Tugas Akhir Sarjana
PENGARUH SUHU PENYIMPANAN PADA MUTU WAFER STICK
Wafer stick adalah produk yang pertama kali diproduksi oleh PT STJ, sebagai produk utama sebelum mengembangkan jenis produk yang lain. Wafer stick termasuk dalam golongan produk pangan yang kering dengan ciri utamanya adalah teksturnya yang renyah. Permasalahannya PT STJ sering menerima keluhan dari Customer dengan terjadinya penurunan tingkat kerenyahan wafer stick dalam jangka waktu 2 bulan sebelum mencapai masa kadaluarsa 12 bulan dari proses produksi pada kondisi penyimpanan suhu ruang.

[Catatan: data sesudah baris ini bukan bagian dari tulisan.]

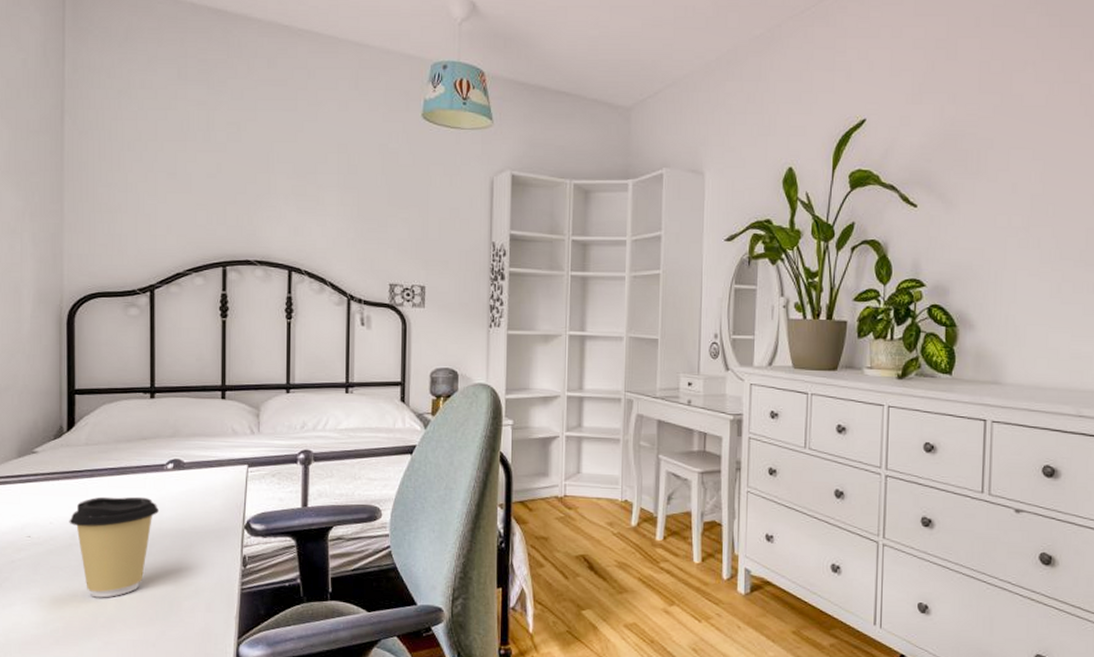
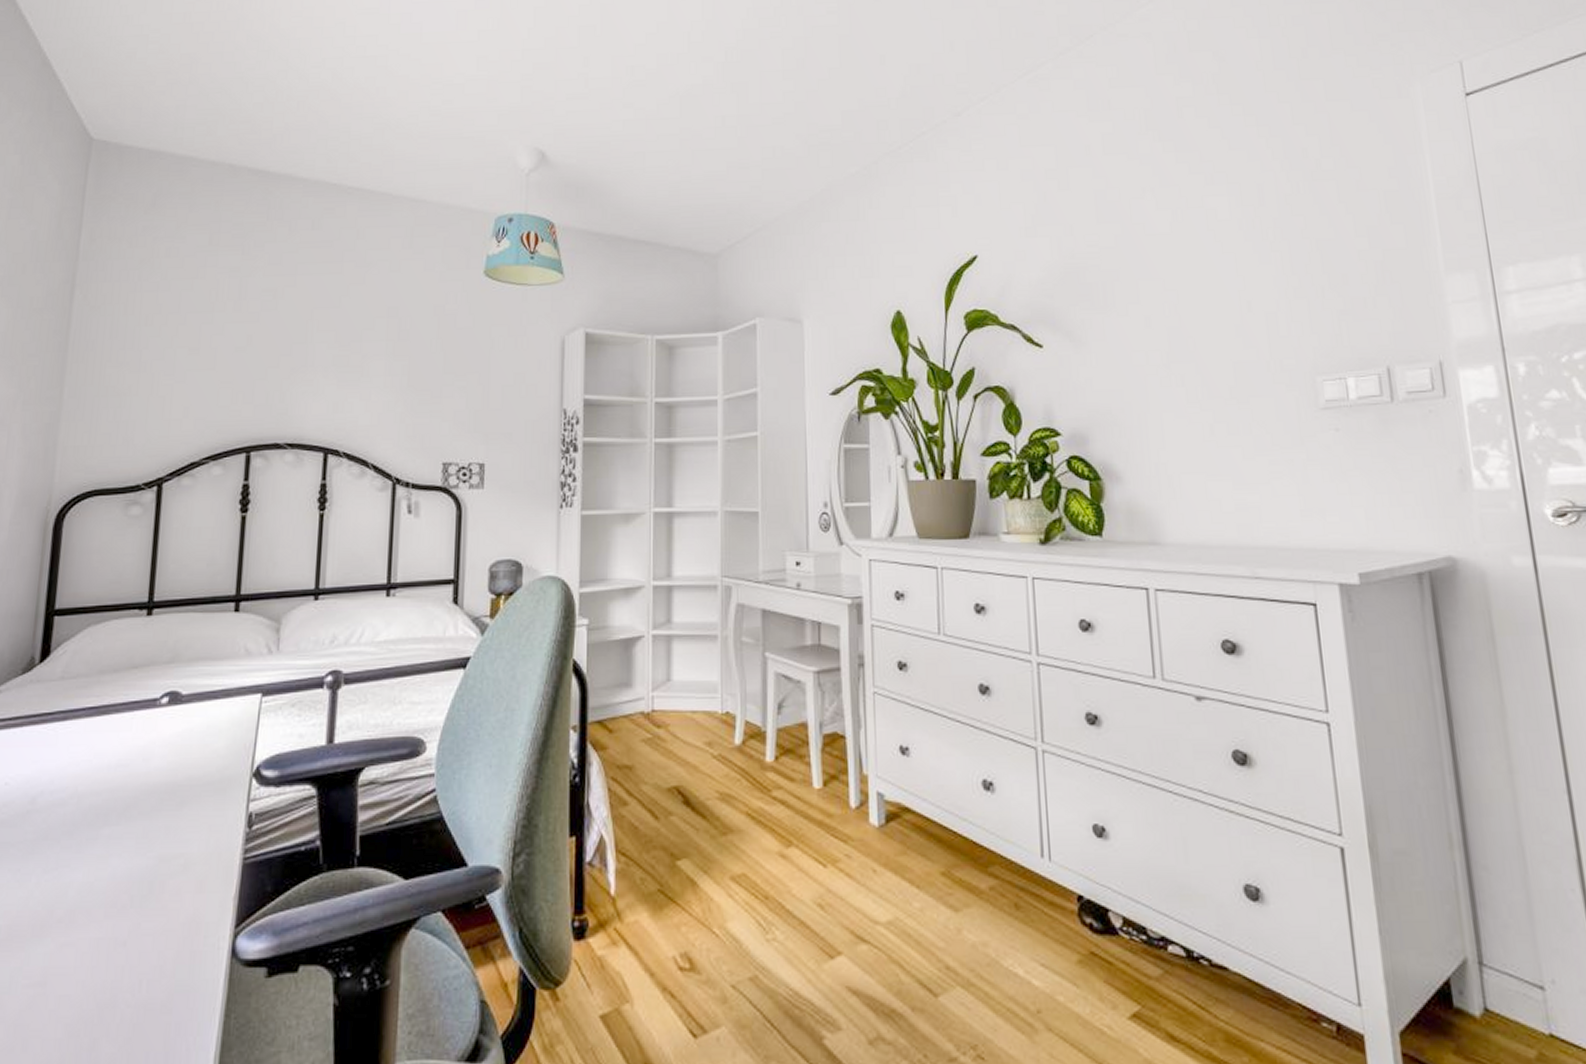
coffee cup: present [69,496,160,598] -> none [29,742,147,882]

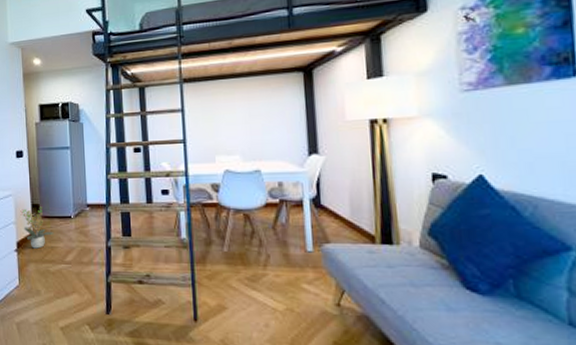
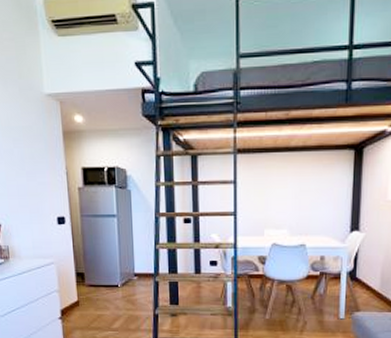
potted plant: present [20,205,54,249] -> none [64,274,100,316]

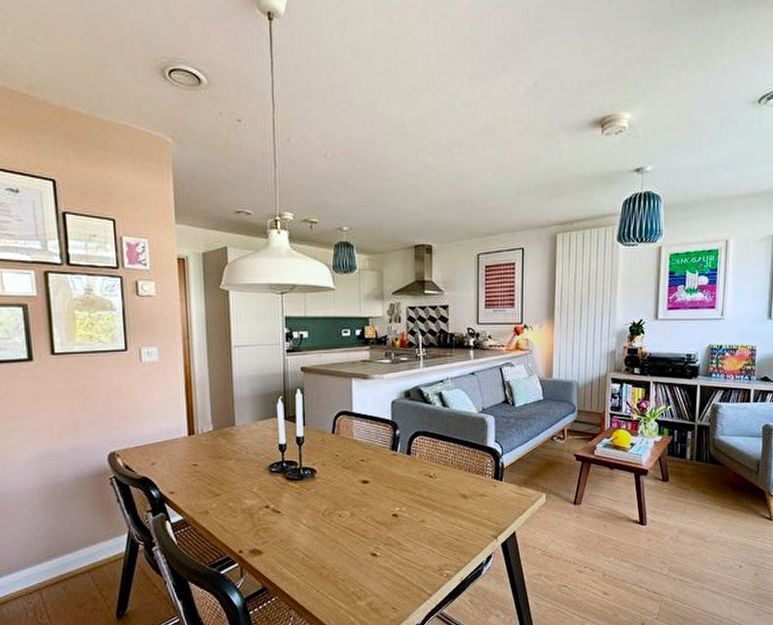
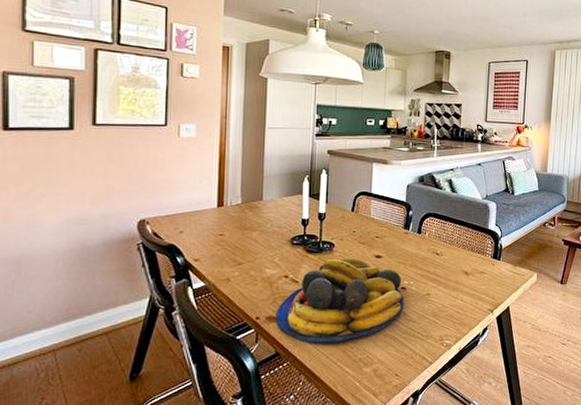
fruit bowl: none [259,484,396,577] -> present [275,258,404,344]

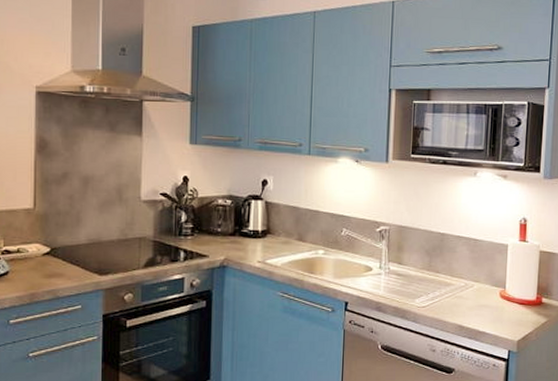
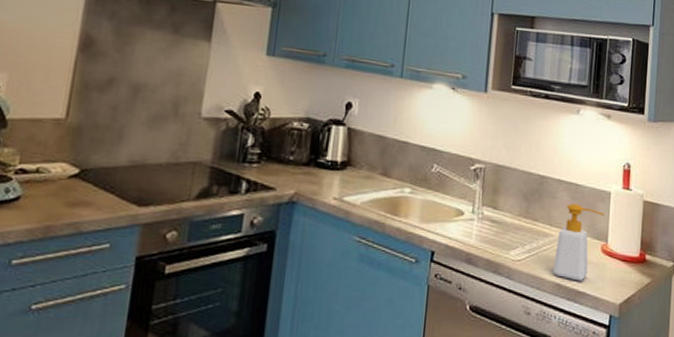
soap bottle: none [454,257,502,323] -> present [552,204,605,281]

Tujuan penelitian ini adalah untuk mendapatkan suhu penyimpanan wafer stick yang tepat yang dapat mempertahankan mutu produk selama penyimpanan. Model rancangan percobaan yang digunakan dalam penelitian ini adalah Rancangan Acak Kelompok (RAK) dua faktor (A dan B). Faktor A adalah suhu penyimpanan, terdiri atas dua taraf yaitu : a1 = suhu ruang (30°C), a2 = suhu dingin (20°C) dan Faktor B adalah waktu penyimpanan, terdiri atas tiga belas taraf yaitu : b0 = 0 minggu; b1 = 1 minggu; b2 = 2 minggu; b3 = 3 minggu; b4 = 4 minggu; b5 = 5 minggu; b6 = 6 minggu; b7 = 7 minggu; b8 = 8 minggu; b9 = 9 minggu; b10 = 10 minggu; b11 = 11 minggu; b12 = 12 minggu. Pengamatan yang dilakukan meliputi analisis kadar air, total mikroba serta total kapang khamir, dan analisis organoleptik (triangle test), dengan dua kali pengulangan. Penyimpanan wafer stick dapat dilakukan pada suhu ruang (30°C), dengan mutu produk yang masih dapat dipertahankan selama 12 minggu penyimpanan. Produk hasil terbaik tersebut memiliki kisaran nilai kadar air 0.25 – 0.34%; produk tidak ditumbuhi mikroba termasuk kapang dan kamir serta produk tidak mengalami perubahan organoleptik (warna, aroma, rasa dan tekstur) selama penyimpanan.
Kata kunci : Wafer stick, suhu penyimpanan.